Dataset entries =>
-------------------------
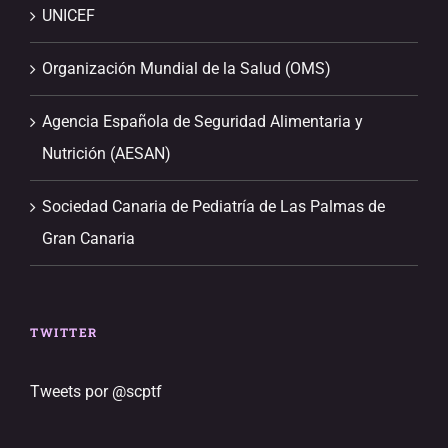
UNICEF
Organización Mundial de la Salud (OMS)
Agencia Española de Seguridad Alimentaria y
Nutrición (AESAN)
Sociedad Canaria de Pediatría de Las Palmas de
Gran Canaria
TWITTER
Tweets por @scptf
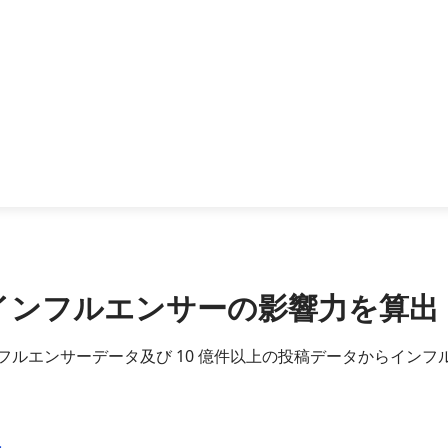
瞬時にインフルエンサーの影響力を算出
各国インフルエンサーデータ及び 10 億件以上の投稿データから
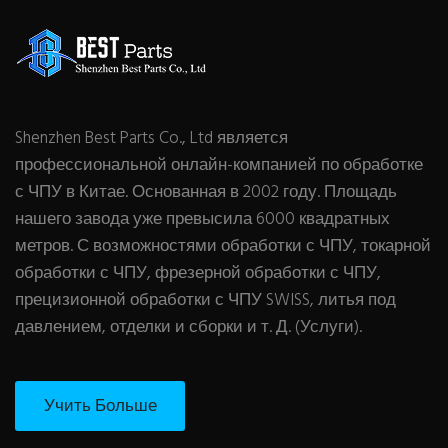
Shenzhen Best Parts Co., Ltd является
профессиональной онлайн-компанией по обработке
с ЧПУ в Китае. Основанная в 2002 году. Площадь
нашего завода уже превысила 6000 квадратных
метров. С возможностями обработки с ЧПУ, токарной
обработки с ЧПУ, фрезерной обработки с ЧПУ,
прецизионной обработки с ЧПУ SWISS, литья под
давлением, отделки и сборки и т. Д. (Услуги).
Учить Больше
-------------------------
Task description =>
Write out the text of the material again, changing every "ЧПУ" to "CNC" and leaving everything else as it is. Omit the pictures.

Answer box =>
UNICEF
Organización Mundial de la Salud (OMS)
Agencia Española de Seguridad Alimentaria y
Nutrición (AESAN)
Sociedad Canaria de Pediatría de Las Palmas de
Gran Canaria
TWITTER
Tweets por @scptf
瞬時にインフルエンサーの影響力を算出
各国インフルエンサーデータ及び 10 億件以上の投稿データから
Shenzhen Best Parts Co., Ltd является
профессиональной онлайн-компанией по обработке
с CNC в Китае. Основанная в 2002 году. Площадь
нашего завода уже превысила 6000 квадратных
метров. С возможностями обработки с CNC, токарной
обработки с CNC, фрезерной обработки с CNC,
прецизионной обработки с CNC SWISS, литья под
давлением, отделки и сборки и т. Д. (Услуги).
Учить Больше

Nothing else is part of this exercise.